Supplements tend to interfere with the drug that you're taking. Some of them can definitely potentiate the experience but for the most part, supplements will blunt an MDMA experience, in particular 5-HTP and vitamin C are known for doing this.
 
That must be awful. To be honest I've found MDMA quite therapeutic, especially in terms of reconnecting with a moment through experience rather than stepping back behind your eyes and frantically analysing everything, but that's my fortunate experience only.

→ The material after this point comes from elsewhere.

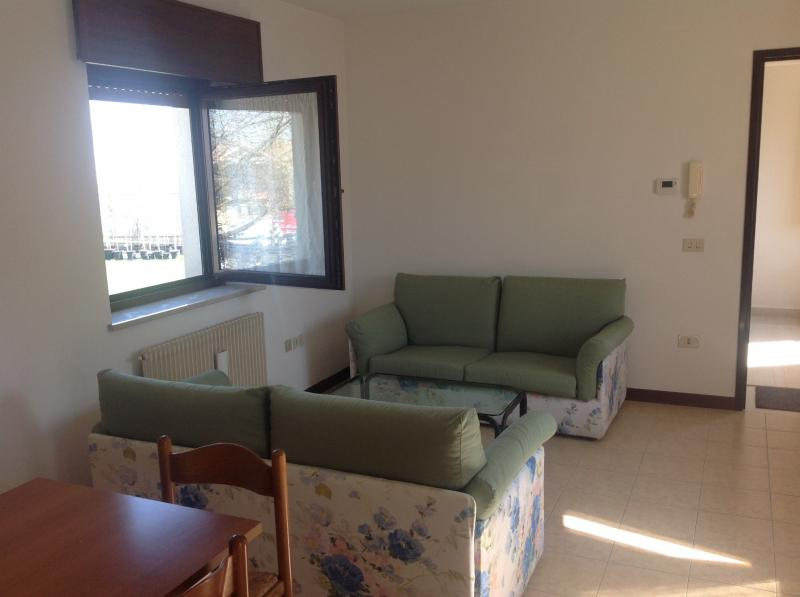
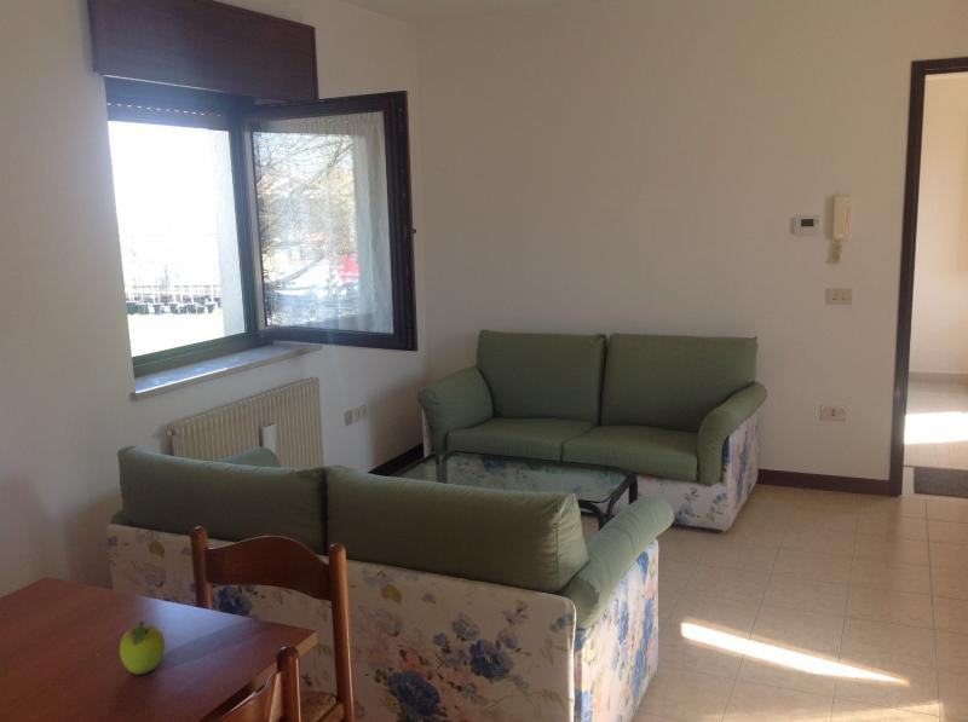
+ fruit [119,620,166,676]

I can somewhat relate to the loss of ability to meditate, if only in an acute way - when I was freaking out with a racing pulse there was no way that I could focus on my breathing without being crushingly aware of my heartbeat. I'm sure that you indeed did screw up your receptors. If I've taken one thing from studying neuroscience, though, it's that the brain is surprisingly, amazingly, plastic, on an every day basis. Obviously that means that every bit of anxiety makes you better at worrying, but I also think that even the most ingrained circuits can be reset, or abolished, or worked around with enough of the right sort of therapy (I mean this as a general term). Anyway, naive neuroscientists are only useful to a point, and ymmv. Good luck, and thanks for the advice.
 
Yeah MDMA starts off being very therapeutic but that character changes quickly with abuse. It can be a great tool - up until you cross the threshold of going too far. That threshold is different for everyone but you're expressing symptoms that seem to show that you're about to cross it yourself. The bridge burns behind you so the only way to come back is to build a whole new one and you don't end up back where you were before everything went south completely.

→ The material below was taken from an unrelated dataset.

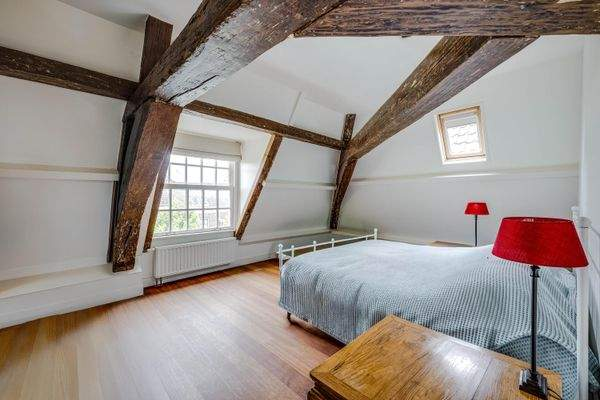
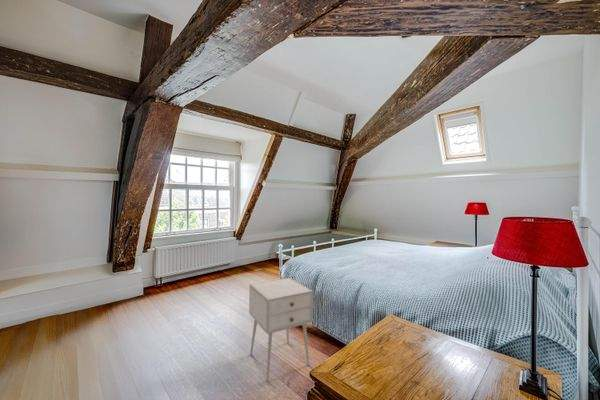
+ nightstand [248,277,314,382]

And that's exactly what happens when I try to meditate now - my heartbeat that I normally ignore becomes very pronounced and then its a race to the top after that... so I don't even try anymore.

I know that I can reverse the damage with time but its killer. I honestly wish I had listened to my friend who advised me that I needed to stay away from MDMA because of my tendencies to go overboard with drugs. Very wise girl. But I was far too stubborn to listen.
 
Well, thank you very much for sticking around on the other side to warn people. I'll give it a rest for a while, and hopefully nothing is up with my heart.

Have you thought about walking meditation? I find it very difficult to even take my pulse when walking. Just a thought.